DI DISPERAZIONE, DOLORE E DIODORA

Ron aveva urlato.

Percy aveva urlato

Seymour aveva urlato.

Ma nessuno all’interno del dipartimento degli Auror aveva sentito la loro voce.

La  vibrazione creata dall’onda sonora che Audrey aveva evocato si era infranta contro l’incantesimo scudo scagliato da Hermione con lo stesso fragore di mille tuoni che si concentrassero in un solo punto. Tutti i presenti erano caduti al suolo come fulminati, tenendosi disperatamente la testa tra le mani, privati della vista dall’inteso bagliore che aveva pervaso l’ambiente. In piedi era rimasta solo Audrey il suo corpo improvvisamente quasi opaco contro il fascio di luce.

Se qualcuno avesse potuto guardarla ora si sarebbe reso conto che repentinamente i suoi occhi che, sino a qualche istante prima erano stati fissi come se non vedessero nulla, in un certo senso inumani, avevano ripreso il loro consueto colore ed la capacità di focalizzarsi sugli oggetti. Una piccola lacrima simile ad una goccia di pioggia che si era posata sulla guancia ancora luminosa e candida come la neve di Audrey disegnò un minuscolo rivolo su una gota.

Con un suono simile ad un singhiozzo l’Auror ruotò su se stessa, il suo sguardo ancora così terribile da sembrare insostenibile si fissò su Diodora.

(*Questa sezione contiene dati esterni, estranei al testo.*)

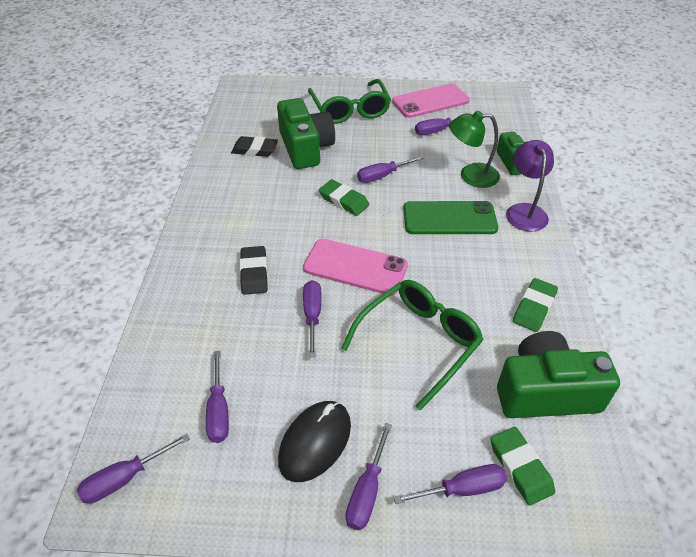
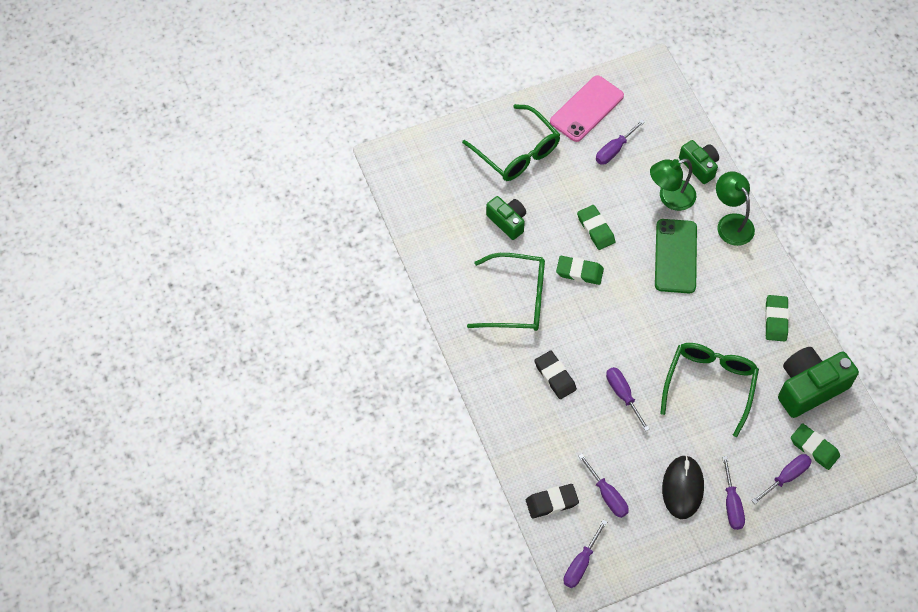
camera: 25 degrees left, 15 degrees up
black eraser [231,136,278,157] -> black eraser moved to [526,484,579,519]
green camera [277,98,335,169] -> green camera [486,196,526,240], size x0.60
pink phone [303,239,408,295] -> none
purple screwdriver [357,156,423,183] -> green eraser [577,205,615,250]
green phone [403,201,498,234] -> green phone turned 60 degrees counterclockwise [655,219,697,293]
purple lamp [506,140,554,232] -> green lamp [716,171,755,246]
none -> green glasses [467,253,545,331]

La strega si mosse disperatamente, cercando di raggiungere con il braccio la bacchetta che giaceva al di fuori della sua portata, senza poter far affidamento sulle gambe fratturate. Per la prima volta da quando l’aveva rapita, Audrey percepì l’allarme e la sensazione di vulnerabilità nella sua sequestratrice.

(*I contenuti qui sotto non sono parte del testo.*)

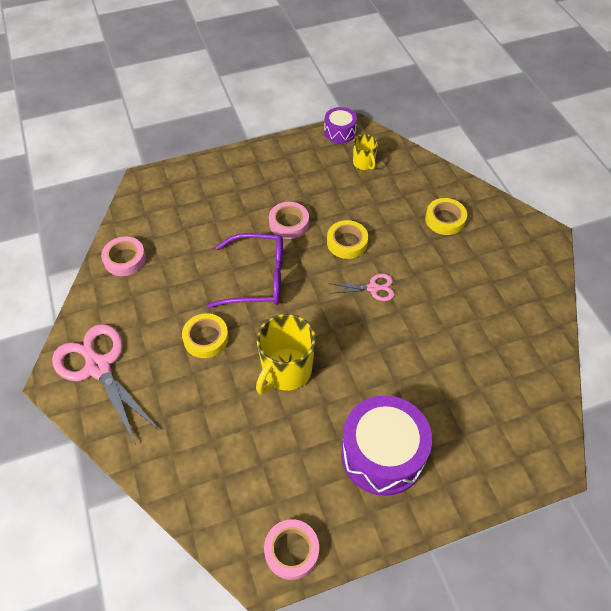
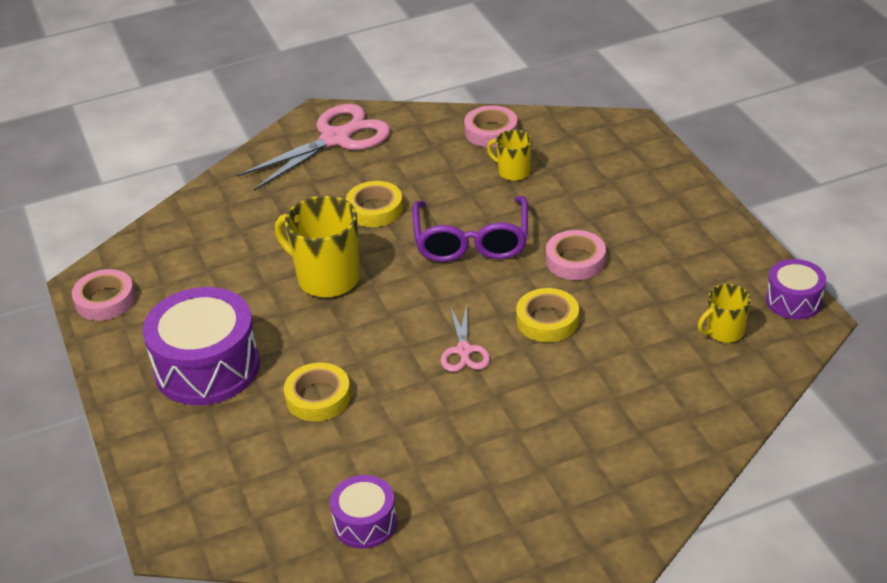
camera: 90 degrees right, 15 degrees down
yellow tape [425,198,467,235] -> yellow tape moved to [284,363,351,422]
none -> purple drum [330,475,397,549]
none -> yellow mug [487,130,532,181]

Chiudendo gli occhi, Audrey soffiò piano sul pavimento intorno alla strega. Come dal nulla l'aria intorno alla strega si condensò, una gabbia opalescente si materializzò intorno a Diodora, la bacchetta irraggiungibile oltre la sua prigione. Chiusa nel bozzolo creato da quelle che sembravano enormi zanne d’elefante la strega strillò tutta la sua rabbia.

Audrey non la degnò di uno sguardo. Improvvisamente l’estrema fatica che le era costata utilizzare l’immenso potenziale magico durante la battaglia la colse. Ogni più piccola funzione corporea come respirare o tenere aperte le palpebre si stava facendo fisicamente insostenibile. Con le ultime forze che le restavano, gli occhi che già minacciavano di girare all’indietro, l’auror si diresse verso il punto in cui Percy giaceva, le dita saldamente strette intorno al manufatto che Diodora aveva cercato di riprendersi.

** * **

Harry aprì gli occhi. Tutto intorno a lui era poco chiaro, le sue pupille quasi incapaci di vedere dopo il lampo di luce che li aveva accecati. Aveva l’impressione di scrutare ciò che lo circondava attraverso uno schermo lattiginoso.

Alla sensazione straniante che percepiva contribuiva certamente il fatto che non riusciva a percepire più alcun suono attorno a sé. Il forte dolore che aveva percepito quando l’incantesimo lanciato da Audrey aveva impattato contro lo scudo scagliato da Hermione e il piccolo rivolo di sangue che gocciolava lungo entrambe le guance ai lati delle sue orecchie costituivano la prova tangibile che lo spostamento d’aria e l’intensità del suono gli avevano fatto esplodere entrambi i timpani. Si trattava di un infortunio minore, uno che avrebbe richiesto pochi minuti di cure di un Medimago per essere riparato, ma in quel momento il suo effetto era a dir poco terrorizzante. La confusione accentuata da quel silenzio di tomba.

Facendosi forza il Bambino-Che-Era-Sopravvissuto-Per-L’Ennesima-Volta si alzò in ginocchio e poi in piedi aggrappandosi a ciò che restava di quella che era stata una scrivania. La devastazione intorno ai suoi occhi rivaleggiava quella di Hogwarts dopo la dipartita di Tom Riddle: a pochi passi da lui, Seymour giaceva svenuto, la bacchetta ancora in pugno. L’esplosione li aveva colti mentre entrambi cercavano di raggiungere Diodora.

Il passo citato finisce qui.